The uniquely awful example of theism

bygjm10y10th Apr 2009175 comments


When an LW contributor is in need of an example of something that (1) is plainly, uncontroversially (here on LW, at least) very wrong but (2) an otherwise reasonable person might get lured into believing by dint of inadequate epistemic hygiene, there seems to be only one example that everyone reaches for: belief in God. (Of course there are different sorts of god-belief, but I don't think that makes it count as more than one example.) Eliezer is particularly fond of this trope, but he's not alone.

How odd that there should be exactly one example. How convenient that there is one at all! How strange that there isn't more than one!

In the population at large (even the smarter parts of it) god-belief is sufficiently widespread that using it as a canonical example of irrationality would run the risk of annoying enough of your audience to be counterproductive. Not here, apparently. Perhaps we-here-on-LW are just better reasoners than everyone else ... but then, again, isn't it strange that there aren't a bunch of other popular beliefs that we've all seen through? In the realm of politics or economics, for instance, surely there ought to be some.

Also: it doesn't seem to me that I'm that a much better thinker than I was a few years ago when (alas) I was a theist; nor does it seem to me that everyone on LW is substantially better at thinking than I am; which makes it hard for me to believe that there's a certain level of rationality that almost everyone here has attained, and that makes theism vanishingly rare.

I offer the following uncomfortable conjecture: We all want to find (and advertise) things that our superior rationality has freed us from, or kept us free from. (Because the idea that Rationality Just Isn't That Great is disagreeable when one has invested time and/or effort and/or identity in rationality, and because we want to look impressive.) We observe our own atheism, and that everyone else here seems to be an atheist too, and not unnaturally we conclude that we've found such a thing. But in fact (I conjecture) LW is so full of atheists not only because atheism is more rational than theism (note for the avoidance of doubt: yes, I agree that atheism is more rational than theism, at least for people in our epistemic situation) but also because

  • the readership of LW (and, earlier, of OB) is drawn disproportionately from communities that have long been atheistic (and not just because their members are supremely rational);
  • theism has been used so often (here, and earlier on OB) as a canonical example of Wrongness that any theists who might have participated have either deconverted or gone away;
  • any theists who remain are keeping quiet about it because they don't want to get jumped on.

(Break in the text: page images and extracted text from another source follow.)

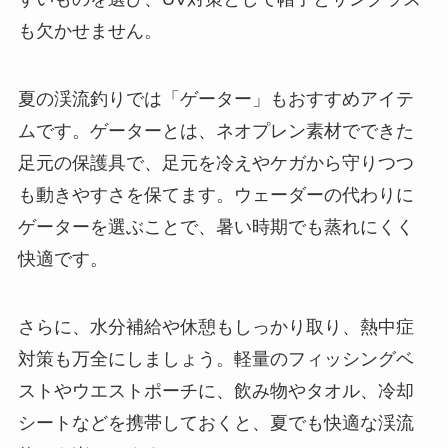
も欠かせません。
夏の渓流釣りでは「ゲーター」もおすすめアイテ
ムです。ゲーターとは、ネオプレン素材でできた
足元の保護具で、足元を冷えやケガから守りつつ
も動きやすさを保てます。ウェーダーの代わりに
ゲーターを選ぶことで、暑い時期でも蒸れにくく
快適です。
さらに、水分補給や休憩もしっかり取り、熱中症
対策も万全にしましょう。軽量のフィッシングベ
ストやウエストポーチに、飲み物やタオル、冷却
シートなどを携帯しておくと、夏でも快適な渓流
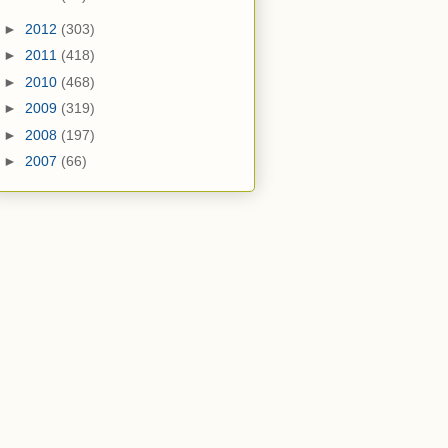
►
2012
(303)
►
2011
(418)
►
2010
(468)
►
2009
(319)
►
2008
(197)
►
2007
(66)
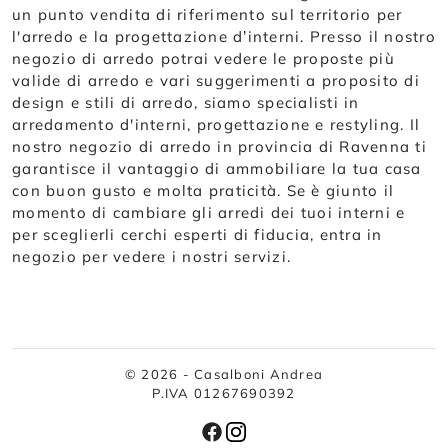
un punto vendita di riferimento sul territorio per
l'arredo e la progettazione d’interni. Presso il nostro
negozio di arredo potrai vedere le proposte più
valide di arredo e vari suggerimenti a proposito di
design e stili di arredo, siamo specialisti in
arredamento d'interni, progettazione e restyling. Il
nostro negozio di arredo in provincia di Ravenna ti
garantisce il vantaggio di ammobiliare la tua casa
con buon gusto e molta praticità. Se è giunto il
momento di cambiare gli arredi dei tuoi interni e
per sceglierli cerchi esperti di fiducia, entra in
negozio per vedere i nostri servizi.
© 2026 - Casalboni Andrea
P.IVA 01267690392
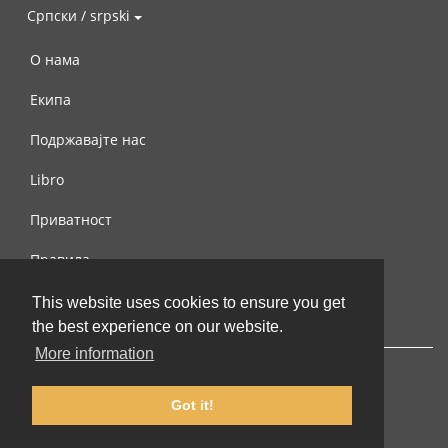
Српски / srpski
О нама
Екипа
Подржавајте нас
Libro
Приватност
Правила
Контактирајте нас
This website uses cookies to ensure you get
the best experience on our website.
More information
Got it!
© 2002-2026 lernu.net |
Impressum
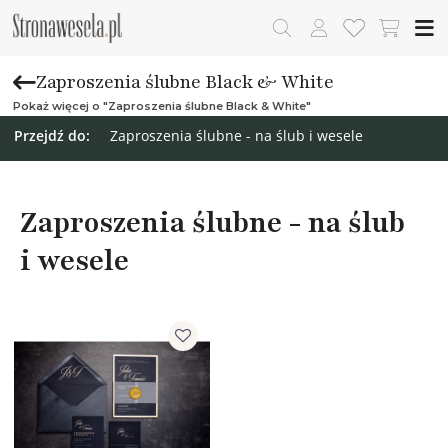
Zaproszenia ślubne Black & White
Pokaż więcej o "Zaproszenia ślubne Black & White"
Przejdź do:
Zaproszenia ślubne - na ślub i wesele
Zaproszenia ślubne - na ślub
i wesele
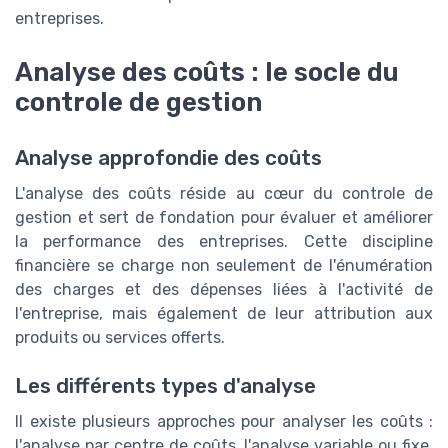
entreprises.
Analyse des coûts : le socle du
controle de gestion
Analyse approfondie des coûts
L'analyse des coûts réside au cœur du controle de
gestion et sert de fondation pour évaluer et améliorer
la performance des entreprises. Cette discipline
financière se charge non seulement de l'énumération
des charges et des dépenses liées à l'activité de
l'entreprise, mais également de leur attribution aux
produits ou services offerts.
Les différents types d'analyse
Il existe plusieurs approches pour analyser les coûts :
l'analyse par centre de coûts, l'analyse variable ou fixe,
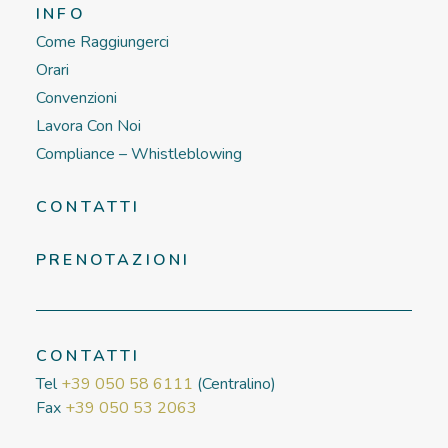
INFO
Come Raggiungerci
Orari
Convenzioni
Lavora Con Noi
Compliance – Whistleblowing
CONTATTI
PRENOTAZIONI
CONTATTI
Tel
+39 050 58 6111
(Centralino)
Fax
+39 050 53 2063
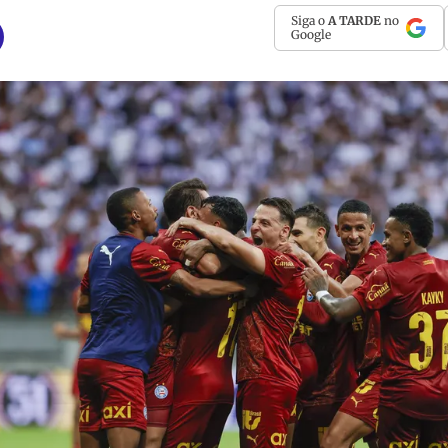
Siga o
A TARDE
no
Google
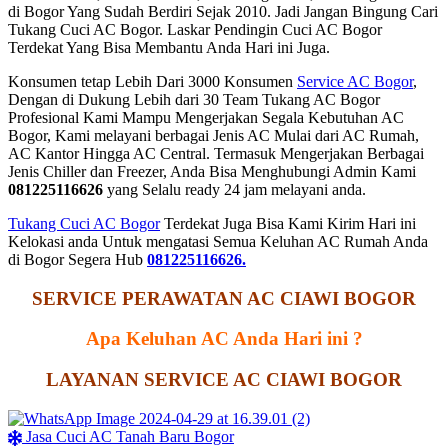
di Bogor Yang Sudah Berdiri Sejak 2010. Jadi Jangan Bingung Cari
Tukang Cuci AC Bogor. Laskar Pendingin Cuci AC Bogor
Terdekat Yang Bisa Membantu Anda Hari ini Juga.
Konsumen tetap Lebih Dari 3000 Konsumen
Service AC Bogor
,
Dengan di Dukung Lebih dari 30 Team Tukang AC Bogor
Profesional Kami Mampu Mengerjakan Segala Kebutuhan AC
Bogor, Kami melayani berbagai Jenis AC Mulai dari AC Rumah,
AC Kantor Hingga AC Central. Termasuk Mengerjakan Berbagai
Jenis Chiller dan Freezer, Anda Bisa Menghubungi Admin Kami
081225116626
yang Selalu ready 24 jam melayani anda.
Tukang Cuci AC Bogor
Terdekat Juga Bisa Kami Kirim Hari ini
Kelokasi anda Untuk mengatasi Semua Keluhan AC Rumah Anda
di Bogor Segera Hub
081225116626.
SERVICE PERAWATAN AC CIAWI BOGOR
Apa Keluhan AC Anda Hari ini ?
LAYANAN SERVICE AC CIAWI BOGOR
Jasa Cuci AC Tanah Baru Bogor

Does any of this matter? I think it might, because

  • it would be a shame to fool ourselves into thinking that rationality (or x-rationality) is more powerful than it really is;
  • we may be scaring away people who (despite their obstinate clinging to irrational superstitions, etc., etc., etc) would be valuable here. As Eliezer has pointed out a few times, Robert Aumann is an Orthodox Jew; whatever mental contortions he may have to go through to maintain that, it seems fairly clear that if he turned up at LW wanting to contribute we would be ill-advised to drive him away. I bet he isn't the only person who manages to remain religious despite knowing a thing or two about rationality;
  • we may be annoying and upsetting some readers, which is a (minor) pity in itself;
  • perhaps there are other equally good (or better) Awful Examples that we aren't availing ourselves of because the habit of using god-belief for that purpose has become so ingrained.

So. Is theism really a uniquely awful example? If so, then surely there must be insights aplenty to be had from seeing what makes it so unique. If not, though ... Anyone got any other examples of things just about everyone here has seen the folly of, even though they're widespread among otherwise-smart people? And, if not, what shall we do about it?